En tal sentido, de conformidad con la Ley del Banco Central de Venezuela, toda obligación contratada en moneda extranjera, puede ser cumplida considerando a esta última como moneda de cuenta o de cálculo, con lo que el deudor no queda atado a pagar únicamente con la moneda extranjera, sino que tiene también tiene la posibilidad de hacerlo con el equivalente en bolívares (moneda de curso), calculado dicho equivalente a la tasa de cambio existente para el momento del pago. Esta modalidad ha sido denominada: “cláusula de valor moneda extranjera”.
Adicionalmente, resulta oportuno reiterar que lo anterior no obsta para que los particulares puedan pactar algunas obligaciones dinerarias en moneda extranjera, sin embargo, dicha moneda extranjera sólo cumpliría una función referencial a los fines de calcular el monto de la deuda de acuerdo a su equivalente en bolívares, según la tasa oficial vigente al momento del pago de la misma.
En conclusión, en el caso de autos, se evidencia que si bien es cierto para el momento en que se celebró el contrato de venta entre el cedente Diego Núñez Campos y la demandada MÉDICOS UNIDOS LOS JABILLOS, C.A., no estaba vigente el régimen de restricciones cambiarias, no es menos cierto que existiendo el régimen cambiario de divisas imperante en nuestro país, y que se encuentra restringido el libre tránsito de la moneda extranjera, así como de los convenios cambiarios celebrados entre la República Bolivariana de Venezuela y el Banco Central, los cuales son publicados en la Gaceta Oficial, no está prohibido que se realicen convenios en monedas extranjeras de conformidad con lo establecido en el artículo 115 de la Ley del Banco Central de Venezuela, pero el pago de esas deudas se puede hacer con el equivalente en bolívares (moneda de curso legal), calculado dicho equivalente a la tasa de cambio existente para el momento del pago. Y así se decide.

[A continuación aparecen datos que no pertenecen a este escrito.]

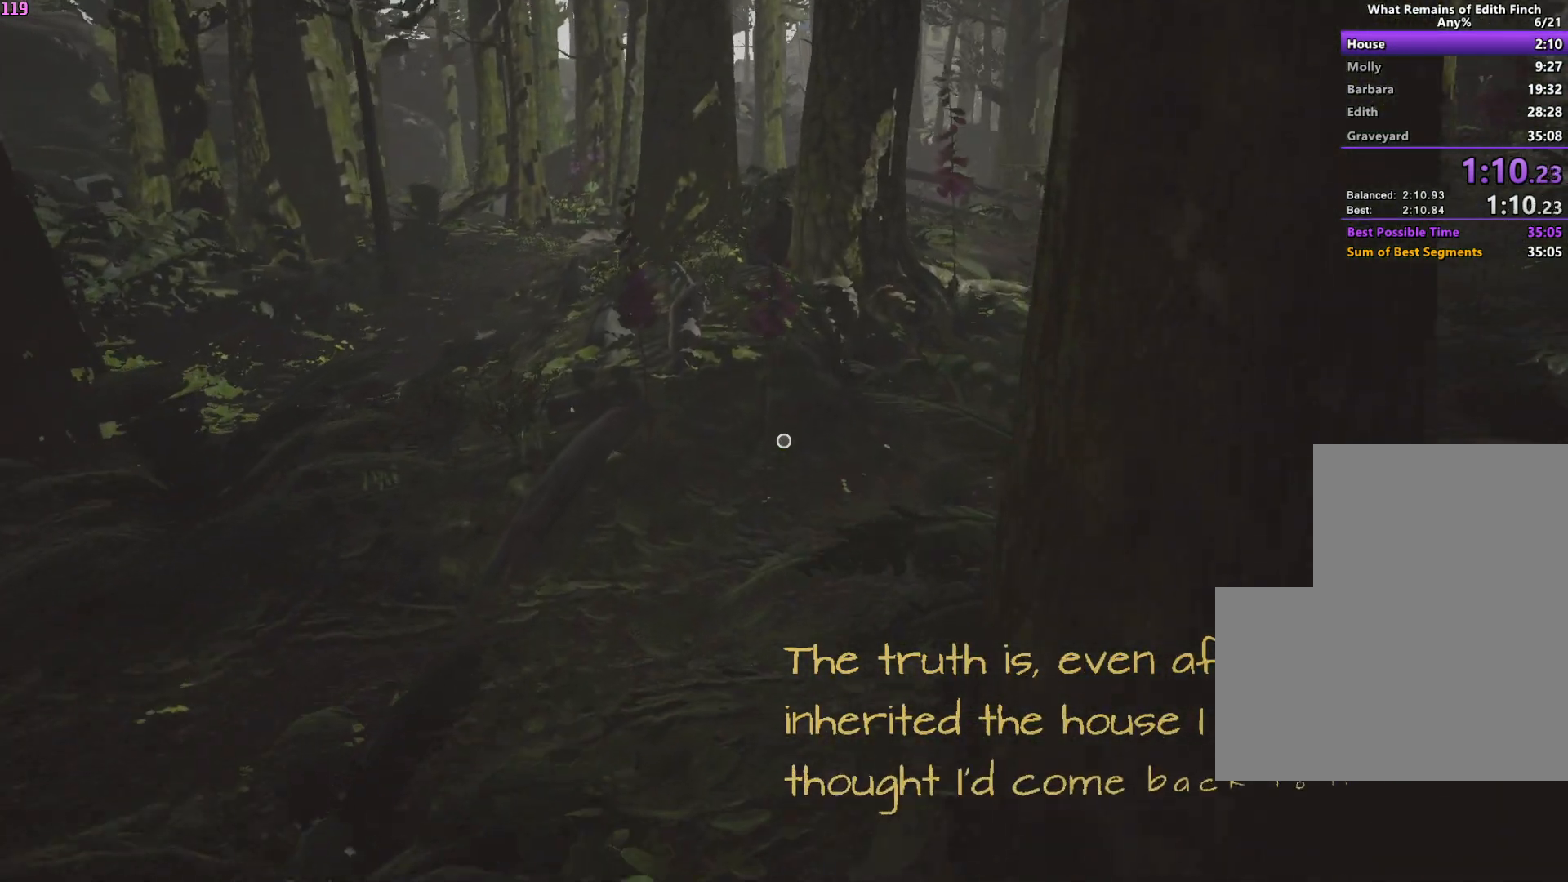
{"keys": ["w"], "mouse": [], "events": []}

Como consecuencia de lo anterior, en principio, no prosperaría la pretensión de la parte actora, que requiere que las cantidades de dinero que le son adeudadas le sean pagadas en dólares norteamericanos; sin embargo, por cuanto la parte demandada admite y reconoce que mantiene impagas e insolutas las 6 últimas cuotas y que no ha pagado oportunamente ninguna de las cuotas siguientes a la vencida al 7 de diciembre de 2.003 (que fue la última que pagó) por lo que admite y reconoce que los intereses deben calcularse a la tasa del 8% anual, tal como se estipuló en el contrato de venta, y admite y reconoce al ciudadano José Gregorio Medina Colombani como su acreedor, y siendo que tales circunstancias de hecho resultaron ratificadas en este proceso a través de las posiciones juradas estampadas en esta causa, esta juzgadora debe declarar procedente la pretensión principal de cumplimiento de contrato deducida en la demanda. Así se declara.
Sin perjuicio de lo anterior, y considerando lo establecido en la jurisprudencia de la Sala Constitucional de nuestro Tribunal Supremo de Justicia, precedentemente transcrita, el pago de las cantidades demandadas debe efectuarse de acuerdo al tipo de cambio vigente para la oportunidad del pago, vale decir, se deberá aplicar al caso concreto el tipo de cambio corriente y vigente para el momento que los expertos tengan que realizar la experticia complementaria del fallo de conformidad con el artículo 249 del Código de Procedimiento Civil para la ejecución del pago equivalente en moneda de curso legal de la obligación contraída en dólares americanos, que para la fecha de esta decisión equivale a la suma de Bs. 726,15, según el portal web del Banco Central de Venezuela que por referencia aduce que es el “Tipo de Cambio Bs./US$ determinado de conformidad con el artículo 24 del Convenio Cambiario N° 33, publicado en la Gaceta Oficial de la República Bolivariana de Venezuela N° 6.171 Extraordinario, de fecha 10 de Febrero de 2015, en concordancia con el artículo 17 del Convenio Cambiario N° 35 del 9 de marzo de 2016” o aquél que esté vigente para el momento del efectivo pago, aplicada sobre la cantidad de US $ 482.031,23, la cual comprende el capital adeudado (US $ 312.499,98) más los intereses moratorios causados a la tasa del ocho por ciento (8%) anual, hasta el 7 de diciembre de 2010, inclusive, resultando el monto en bolívares de trescientos cincuenta millones veintiséis mil novecientos setenta y siete bolívares con sesenta y seis céntimos (Bs.F. 350.026.977,66).
Respecto a los intereses “que se sigan causando”, se observa que el actor solicita que se paguen los intereses que se sigan causando “(los de la extendida y continuada mora de LA DEMANDADA) hasta la fecha del pago efectivo de las cuotas insolutas aquí mencionadas.”. Por su parte, la demandada, admite y reconoce que los intereses deben calcularse a la tasa del 8% anual, tal y como fue estipulado en el contrato. Se evidencia que efectivamente en el contrato de venta se estipuló que “Si el pago se hiciere con retraso los intereses serán del ocho por ciento (8%) anual.”.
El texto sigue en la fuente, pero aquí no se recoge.